The Innovator’s Dilemma is a book by Harvard business school professor Clayton Christensen. I highly recommend the book both as one of the most stimulating and best-written business books (I know that is an oxymoron, but this is a book you will really enjoy reading). The basic thesis is that there are two kinds of innovation, sustaining (giving high-end customers what they want) and disruptive (giving a new set of less demanding customers something less that state-of-the-art). Sustaining innovation eventually gives people more than they want at a premium price point, but disruptive innovation often improves faster and eventually steals the main market from below when its basic capability addresses the mainstream at a lower price.

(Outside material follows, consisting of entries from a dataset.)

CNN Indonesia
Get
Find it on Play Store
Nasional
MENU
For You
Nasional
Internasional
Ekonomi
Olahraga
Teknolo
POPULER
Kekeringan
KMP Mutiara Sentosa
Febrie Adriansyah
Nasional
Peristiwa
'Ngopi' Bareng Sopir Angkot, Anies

Here’s an example: Digital Equipment Corporation (DEC) built Vax computers in the 80s. Customers wanted more and more powerful Vaxen and had no use for the IBM PC when it came out, a low-powered machine that didn’t even have a floppy disk as standard, let alone a hard disk, when it came out. But eventually the PC destroyed DEC’s business (and it will almost certainly destroy Sun’s) as it got more powerful. The dilemma is that it is unclear what a company like DEC (or Sun today) should have done. They were not stupid, they could see the PC coming, and they even made several attempts to enter the PC market themselves. But it was of no use initially to their primary customers and they didn’t really have the capability to sell to the people who could make use of early PCs. By the time the PC was powerful enough to be of interest to the scientific and business computing segments, where DEC sold most of its kit, it was too late. Other companies (Compaq, Dell etc) were already established as the leaders and DEC was eventually dismembered with part going to Intel and part going to Compaq and so ending up inside HP. It is not that it was or is impossible to built a computer more powerful than a high-end PC, it is that the cost-differential is so large that very few applications justify paying such an enormous premium.

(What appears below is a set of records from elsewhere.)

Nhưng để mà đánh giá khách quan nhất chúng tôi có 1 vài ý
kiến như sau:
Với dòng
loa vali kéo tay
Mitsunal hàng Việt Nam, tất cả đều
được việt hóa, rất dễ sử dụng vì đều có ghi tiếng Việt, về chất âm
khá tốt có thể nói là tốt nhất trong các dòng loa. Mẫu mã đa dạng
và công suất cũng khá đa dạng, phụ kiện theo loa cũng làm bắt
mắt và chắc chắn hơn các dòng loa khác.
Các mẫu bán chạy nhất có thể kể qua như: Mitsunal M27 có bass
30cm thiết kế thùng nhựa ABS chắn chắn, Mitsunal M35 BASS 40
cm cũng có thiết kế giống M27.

Clayton’s book has some other lovely examples: cable driven earth-moving equipment being driven out by hydraulic; steel mini-mills making rebar and gradually working up to high-grade sheet steel and so on.
When I was at Cadence we had an annual engineering conference, a mixture of presentations of papers that could not be presented externally due to confidentiality, social getting together of engineers from dispersed sites and an opportunity to address a lot of engineering in one place (I think about a third of all Cadence engineers attended). Professor Christensen was one of the keynote speakers at one meeting and he was also a fascinating speaker.

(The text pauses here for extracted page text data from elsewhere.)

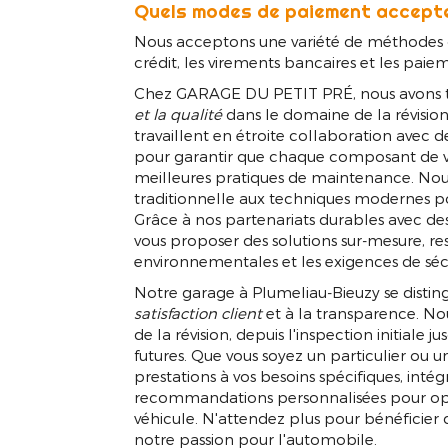
Quels modes de paiement accept
Nous acceptons une variété de méthodes d
crédit, les virements bancaires et les paie
Chez GARAGE DU PETIT PRÉ, nous avons to
et la qualité
dans le domaine de la révisio
travaillent en étroite collaboration avec d
pour garantir que chaque composant de vo
meilleures pratiques de maintenance. N
traditionnelle aux techniques modernes pou
Grâce à nos partenariats durables avec de
vous proposer des solutions sur-mesure, re
environnementales et les exigences de sécu
Notre garage à Plumeliau-Bieuzy se disti
satisfaction client
et à la transparence. No
de la révision, depuis l'inspection initiale j
futures. Que vous soyez un particulier ou 
prestations à vos besoins spécifiques, intég
recommandations personnalisées pour opt
véhicule. N'attendez plus pour bénéficier d
notre passion pour l'automobile.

One thing he discussed a bit was the end of Moore’s law. He predicted that Moore’s law would end because it would deliver more capability than the mainstream required at a price that was higher than the mainstream wanted to pay. This was already happening in the PC marketplace where for some time microprocessors have been “fast enough” for almost all applications (whereas through most of the 1980s and early 1990s people would upgrade their PC regularly simply because the old ones lacked oomp).
I think it is clear now that the mainstream PC market in its own turn is going to be disrupted from below by iPhone like devices. iPhones will get more powerful until most of what a PC is used for can be done on an iPhone (or a Google Android-based phone or a Nokia one; I’m just using iPhone as shorthand). Of course they don’t have big screens or keyboards but if my office and home had them, then my powerful future iPhone would simply work from my pocket when I was nearby. Or maybe it will project onto my retina or sense the muscles in my fingers or something. Who knows?
For many systems, FPGAs are disrupting ASIC from below in traditional innovator’s dilemma style. Nobody does an ASIC unless they absolutely have to, which either means an enormous amount of integration, enormous volumes, or low-power requirements (which is the Achille’s heel of FPGAs). If you can use an FPGA then you will.
Moore’s law has been driven for decades by semiconductor economics. It was always 30% or more cheaper to use the new process generation than stick with the old one. But it is not clear whether 28nm (and 22nm or whatever comes next) will have such a cost reduction. Maybe 22nm is going to be the mainframe of semiconductor processing, very expensive and delivering more capability than the mainstream market can take advantage of. The mainstream will hold back in older processes and use clever software to get what they want; after all, most chips these days are just substrates for running the software of the system.